### WHAT IS BEING ASKED
Every line of the data below should be printed exactly.

### DATA FOR PROCESSING
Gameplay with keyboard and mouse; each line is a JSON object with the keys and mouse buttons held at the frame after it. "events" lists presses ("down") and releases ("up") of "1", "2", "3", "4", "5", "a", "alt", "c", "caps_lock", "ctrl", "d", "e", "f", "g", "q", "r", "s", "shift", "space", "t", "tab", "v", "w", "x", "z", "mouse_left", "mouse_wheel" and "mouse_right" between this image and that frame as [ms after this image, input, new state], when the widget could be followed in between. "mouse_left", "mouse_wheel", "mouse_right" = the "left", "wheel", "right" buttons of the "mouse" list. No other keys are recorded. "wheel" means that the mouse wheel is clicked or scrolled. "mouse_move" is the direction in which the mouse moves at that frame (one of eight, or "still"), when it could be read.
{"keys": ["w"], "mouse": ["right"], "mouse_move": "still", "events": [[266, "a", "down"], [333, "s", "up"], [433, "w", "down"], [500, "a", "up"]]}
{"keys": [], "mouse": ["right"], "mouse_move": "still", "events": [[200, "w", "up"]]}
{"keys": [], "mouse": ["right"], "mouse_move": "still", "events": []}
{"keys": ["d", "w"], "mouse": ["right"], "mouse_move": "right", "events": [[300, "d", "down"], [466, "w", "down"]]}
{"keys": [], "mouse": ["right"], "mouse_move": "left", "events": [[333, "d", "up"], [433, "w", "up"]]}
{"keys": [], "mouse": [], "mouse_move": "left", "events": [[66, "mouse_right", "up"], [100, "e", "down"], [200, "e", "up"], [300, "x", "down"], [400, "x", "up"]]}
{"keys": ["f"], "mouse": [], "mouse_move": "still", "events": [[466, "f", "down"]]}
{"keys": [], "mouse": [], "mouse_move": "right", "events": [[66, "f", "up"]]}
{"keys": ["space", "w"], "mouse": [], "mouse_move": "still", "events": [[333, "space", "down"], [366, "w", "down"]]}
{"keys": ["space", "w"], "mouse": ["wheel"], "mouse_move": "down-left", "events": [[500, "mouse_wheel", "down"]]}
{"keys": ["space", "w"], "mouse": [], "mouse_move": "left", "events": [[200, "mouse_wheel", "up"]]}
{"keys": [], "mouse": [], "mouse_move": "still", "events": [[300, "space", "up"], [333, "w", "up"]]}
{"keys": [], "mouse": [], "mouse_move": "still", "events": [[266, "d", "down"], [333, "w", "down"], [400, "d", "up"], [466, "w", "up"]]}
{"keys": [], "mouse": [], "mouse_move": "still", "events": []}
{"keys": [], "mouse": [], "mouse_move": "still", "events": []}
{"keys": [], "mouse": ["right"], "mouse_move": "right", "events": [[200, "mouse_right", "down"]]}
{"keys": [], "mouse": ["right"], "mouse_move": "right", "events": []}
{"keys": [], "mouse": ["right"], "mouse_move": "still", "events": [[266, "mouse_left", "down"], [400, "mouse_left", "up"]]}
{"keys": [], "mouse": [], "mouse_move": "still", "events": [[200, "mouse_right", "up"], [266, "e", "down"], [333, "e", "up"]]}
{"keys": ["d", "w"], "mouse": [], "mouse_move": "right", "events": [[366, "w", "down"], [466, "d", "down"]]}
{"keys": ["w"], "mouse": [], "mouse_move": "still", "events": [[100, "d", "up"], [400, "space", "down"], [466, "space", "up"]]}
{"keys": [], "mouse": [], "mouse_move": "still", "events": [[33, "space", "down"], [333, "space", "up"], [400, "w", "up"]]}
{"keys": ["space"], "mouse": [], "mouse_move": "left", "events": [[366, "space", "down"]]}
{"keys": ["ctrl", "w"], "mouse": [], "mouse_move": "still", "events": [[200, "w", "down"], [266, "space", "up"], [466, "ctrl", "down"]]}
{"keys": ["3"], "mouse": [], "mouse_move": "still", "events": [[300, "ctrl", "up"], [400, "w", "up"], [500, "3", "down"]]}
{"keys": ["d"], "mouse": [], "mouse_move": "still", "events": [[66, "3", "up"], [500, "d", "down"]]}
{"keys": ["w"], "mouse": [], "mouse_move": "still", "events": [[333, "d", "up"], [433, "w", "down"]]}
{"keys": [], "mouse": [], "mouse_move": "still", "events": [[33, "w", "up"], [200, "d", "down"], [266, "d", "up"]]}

### RESPONSE TO THIS TASK
Gameplay with keyboard and mouse; each line is a JSON object with the keys and mouse buttons held at the frame after it. "events" lists presses ("down") and releases ("up") of "1", "2", "3", "4", "5", "a", "alt", "c", "caps_lock", "ctrl", "d", "e", "f", "g", "q", "r", "s", "shift", "space", "t", "tab", "v", "w", "x", "z", "mouse_left", "mouse_wheel" and "mouse_right" between this image and that frame as [ms after this image, input, new state], when the widget could be followed in between. "mouse_left", "mouse_wheel", "mouse_right" = the "left", "wheel", "right" buttons of the "mouse" list. No other keys are recorded. "wheel" means that the mouse wheel is clicked or scrolled. "mouse_move" is the direction in which the mouse moves at that frame (one of eight, or "still"), when it could be read.
{"keys": ["w"], "mouse": ["right"], "mouse_move": "still", "events": [[266, "a", "down"], [333, "s", "up"], [433, "w", "down"], [500, "a", "up"]]}
{"keys": [], "mouse": ["right"], "mouse_move": "still", "events": [[200, "w", "up"]]}
{"keys": [], "mouse": ["right"], "mouse_move": "still", "events": []}
{"keys": ["d", "w"], "mouse": ["right"], "mouse_move": "right", "events": [[300, "d", "down"], [466, "w", "down"]]}
{"keys": [], "mouse": ["right"], "mouse_move": "left", "events": [[333, "d", "up"], [433, "w", "up"]]}
{"keys": [], "mouse": [], "mouse_move": "left", "events": [[66, "mouse_right", "up"], [100, "e", "down"], [200, "e", "up"], [300, "x", "down"], [400, "x", "up"]]}
{"keys": ["f"], "mouse": [], "mouse_move": "still", "events": [[466, "f", "down"]]}
{"keys": [], "mouse": [], "mouse_move": "right", "events": [[66, "f", "up"]]}
{"keys": ["space", "w"], "mouse": [], "mouse_move": "still", "events": [[333, "space", "down"], [366, "w", "down"]]}
{"keys": ["space", "w"], "mouse": ["wheel"], "mouse_move": "down-left", "events": [[500, "mouse_wheel", "down"]]}
{"keys": ["space", "w"], "mouse": [], "mouse_move": "left", "events": [[200, "mouse_wheel", "up"]]}
{"keys": [], "mouse": [], "mouse_move": "still", "events": [[300, "space", "up"], [333, "w", "up"]]}
{"keys": [], "mouse": [], "mouse_move": "still", "events": [[266, "d", "down"], [333, "w", "down"], [400, "d", "up"], [466, "w", "up"]]}
{"keys": [], "mouse": [], "mouse_move": "still", "events": []}
{"keys": [], "mouse": [], "mouse_move": "still", "events": []}
{"keys": [], "mouse": ["right"], "mouse_move": "right", "events": [[200, "mouse_right", "down"]]}
{"keys": [], "mouse": ["right"], "mouse_move": "right", "events": []}
{"keys": [], "mouse": ["right"], "mouse_move": "still", "events": [[266, "mouse_left", "down"], [400, "mouse_left", "up"]]}
{"keys": [], "mouse": [], "mouse_move": "still", "events": [[200, "mouse_right", "up"], [266, "e", "down"], [333, "e", "up"]]}
{"keys": ["d", "w"], "mouse": [], "mouse_move": "right", "events": [[366, "w", "down"], [466, "d", "down"]]}
{"keys": ["w"], "mouse": [], "mouse_move": "still", "events": [[100, "d", "up"], [400, "space", "down"], [466, "space", "up"]]}
{"keys": [], "mouse": [], "mouse_move": "still", "events": [[33, "space", "down"], [333, "space", "up"], [400, "w", "up"]]}
{"keys": ["space"], "mouse": [], "mouse_move": "left", "events": [[366, "space", "down"]]}
{"keys": ["ctrl", "w"], "mouse": [], "mouse_move": "still", "events": [[200, "w", "down"], [266, "space", "up"], [466, "ctrl", "down"]]}
{"keys": ["3"], "mouse": [], "mouse_move": "still", "events": [[300, "ctrl", "up"], [400, "w", "up"], [500, "3", "down"]]}
{"keys": ["d"], "mouse": [], "mouse_move": "still", "events": [[66, "3", "up"], [500, "d", "down"]]}
{"keys": ["w"], "mouse": [], "mouse_move": "still", "events": [[333, "d", "up"], [433, "w", "down"]]}
{"keys": [], "mouse": [], "mouse_move": "still", "events": [[33, "w", "up"], [200, "d", "down"], [266, "d", "up"]]}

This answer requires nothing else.